For this problem $y(0) = 1$ and $y'(0) = -1$
I need to solve this problem using this:
\begin{align*} y(t) &\longrightarrow Y(s)\\ y'(t) &\longrightarrow sY(s) - y(0)\\ y''(t) &\longrightarrow s^2Y(s) - sy(0) - y'(0) \end{align*}
And partial fractions.
I do all the procedure and I get $$Y(s) = \frac{s^3 + s^2 - 6s - 6 }{s(s-4)(s -3)(s+1)}$$ which converts to $$\frac As + \frac B{s-4} + \frac C{s-3} + \frac D{s+1}$$
Then I get $$s^3 + s^2 - 6s - 6 = A + B + C + D (s^3) - 6A -2B -3C -7D (s^2) + 5A - 3B - 4C + 12D (s) + 12A$$
However the resulting system of equations will NOT give me the correct answer.

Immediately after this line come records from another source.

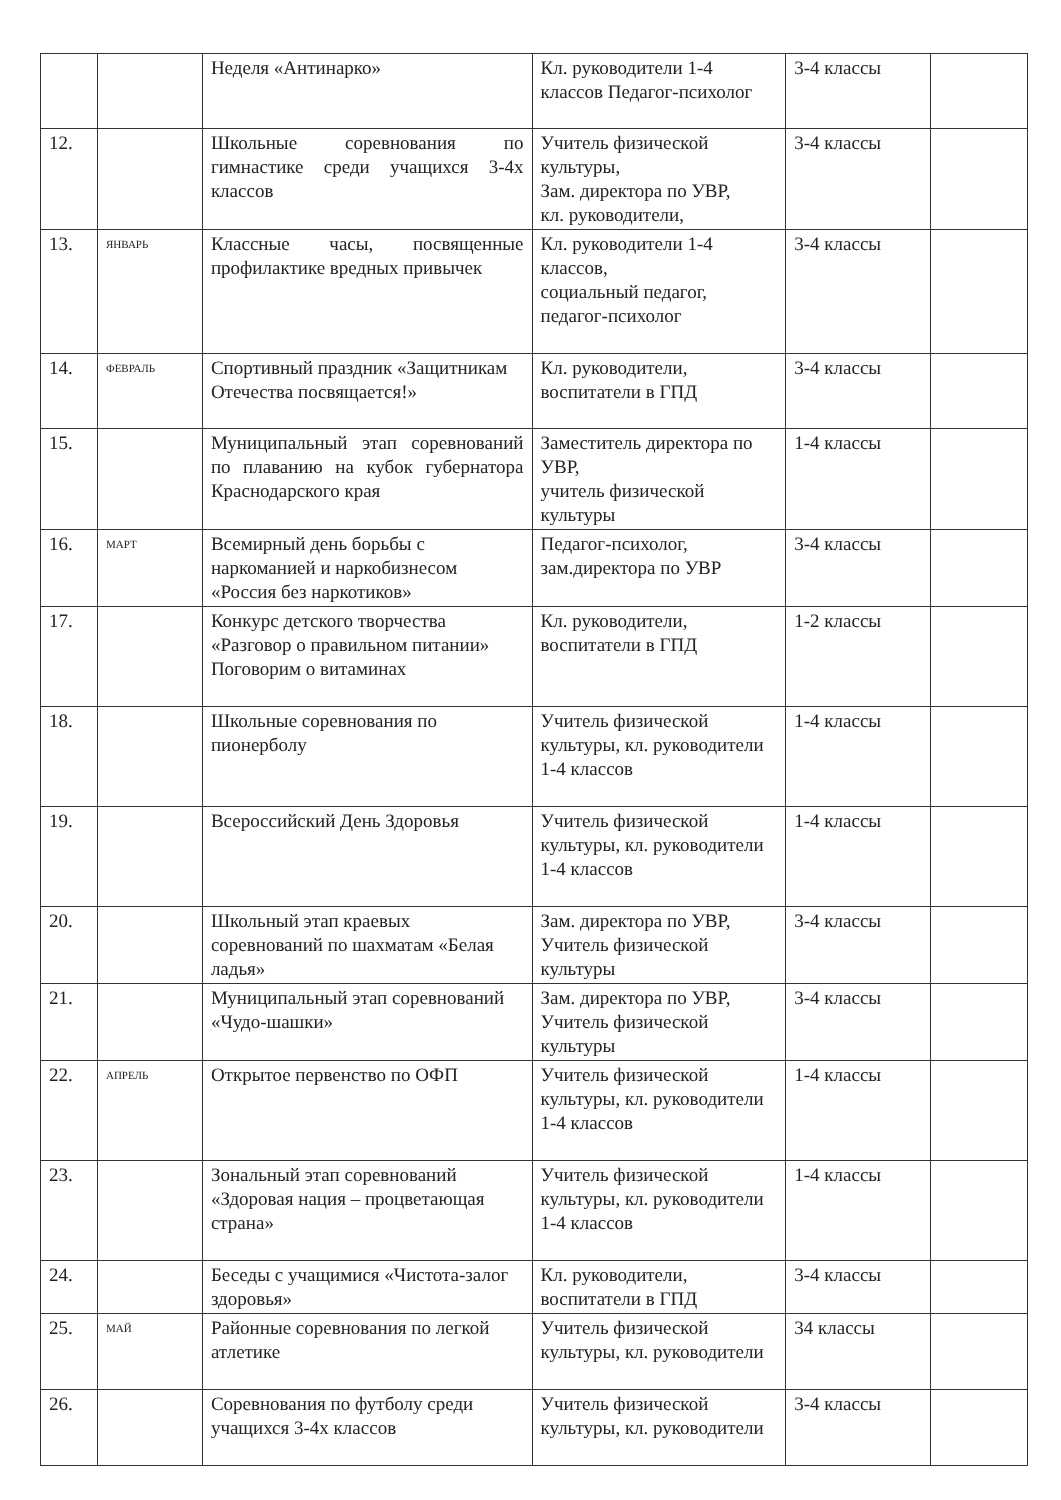| | | Неделя «Антинарко» | Кл. руководители 1-4 классов Педагог-психолог | 3-4 классы | |
| 12. | | Школьные соревнования по гимнастике среди учащихся 3-4х классов | Учитель физической культуры, Зам. директора по УВР, кл. руководители, | 3-4 классы | |
| 13. | ЯНВАРЬ | Классные часы, посвященные профилактике вредных привычек | Кл. руководители 1-4 классов, социальный педагог, педагог-психолог | 3-4 классы | |
| 14. | ФЕВРАЛЬ | Спортивный праздник «Защитникам Отечества посвящается!» | Кл. руководители, воспитатели в ГПД | 3-4 классы | |
| 15. | | Муниципальный этап соревнований по плаванию на кубок губернатора Краснодарского края | Заместитель директора по УВР, учитель физической культуры | 1-4 классы | |
| 16. | МАРТ | Всемирный день борьбы с наркоманией и наркобизнесом «Россия без наркотиков» | Педагог-психолог, зам.директора по УВР | 3-4 классы | |
| 17. | | Конкурс детского творчества «Разговор о правильном питании» Поговорим о витаминах | Кл. руководители, воспитатели в ГПД | 1-2 классы | |
| 18. | | Школьные соревнования по пионерболу | Учитель физической культуры, кл. руководители 1-4 классов | 1-4 классы | |
| 19. | | Всероссийский День Здоровья | Учитель физической культуры, кл. руководители 1-4 классов | 1-4 классы | |
| 20. | | Школьный этап краевых соревнований по шахматам «Белая ладья» | Зам. директора по УВР, Учитель физической культуры | 3-4 классы | |
| 21. | | Муниципальный этап соревнований «Чудо-шашки» | Зам. директора по УВР, Учитель физической культуры | 3-4 классы | |
| 22. | АПРЕЛЬ | Открытое первенство по ОФП | Учитель физической культуры, кл. руководители 1-4 классов | 1-4 классы | |
| 23. | | Зональный этап соревнований «Здоровая нация – процветающая страна» | Учитель физической культуры, кл. руководители 1-4 классов | 1-4 классы | |
| 24. | | Беседы с учащимися «Чистота-залог здоровья» | Кл. руководители, воспитатели в ГПД | 3-4 классы | |
| 25. | МАЙ | Районные соревнования по легкой атлетике | Учитель физической культуры, кл. руководители | 34 классы | |
| 26. | | Соревнования по футболу среди учащихся 3-4х классов | Учитель физической культуры, кл. руководители | 3-4 классы | |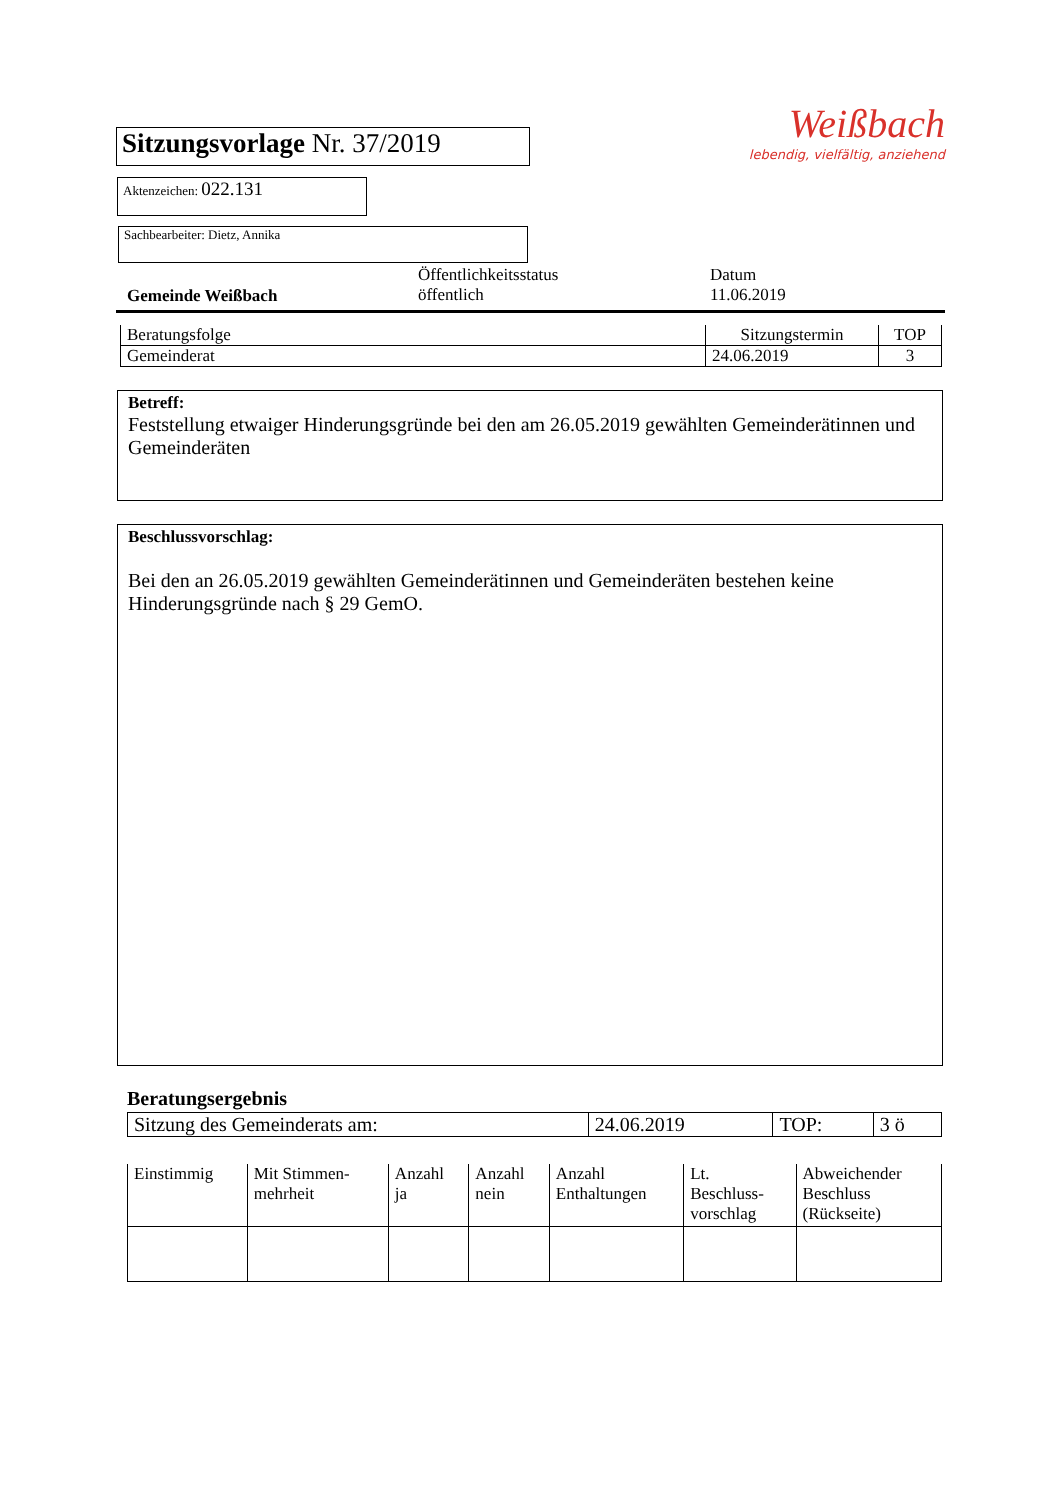Sitzungsvorlage Nr. 37/2019
Aktenzeichen: 022.131
Sachbearbeiter: Dietz, Annika
Weißbach
lebendig, vielfältig, anziehend
Gemeinde Weißbach
Öffentlichkeitsstatus
öffentlich
Datum
11.06.2019
| Beratungsfolge | Sitzungstermin | TOP |
| Gemeinderat | 24.06.2019 | 3 |
Betreff:
Feststellung etwaiger Hinderungsgründe bei den am 26.05.2019 gewählten Gemeinderätinnen und Gemeinderäten
Beschlussvorschlag:
Bei den an 26.05.2019 gewählten Gemeinderätinnen und Gemeinderäten bestehen keine Hinderungsgründe nach § 29 GemO.
Beratungsergebnis
| Sitzung des Gemeinderats am: | 24.06.2019 | TOP: | 3 ö |
| Einstimmig | Mit Stimmen- mehrheit | Anzahl ja | Anzahl nein | Anzahl Enthaltungen | Lt. Beschluss- vorschlag | Abweichender Beschluss (Rückseite) |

The correct answers is $$y(t) = \frac{11}{10} e^{4t} - 2e^{3t} -\frac 35e^{-t} + \frac 52$$
From $Y(s)$ to $y(t)$ is the Inverse Laplace, so looking at what I have seems like I would get right the inverse but not the coefficients of $A$, $B$, $C$ and $D$.
Help.
Taking the Laplace Transform to both sides of the ODE we get \begin{align*} s^2Y(s)-s(1)-(-1)-4[sY(s)-1]&=\frac 6{s-3}-\frac 3{s+1}\\[4pt] (s^2-4s)Y(s)&=\frac 6{s-3}-\frac 3{s+1}+s-5\\[4pt] Y(s)&=\frac{6(s+1)-3(s-3)+(s-5)(s-3)(s+1)}{s(s-4)(s-3)(s+1)}\\[4pt] Y(s)&=\frac{s^3-7s^2+10s+30}{s(s+1)(s-3)(s-4)} \end{align*}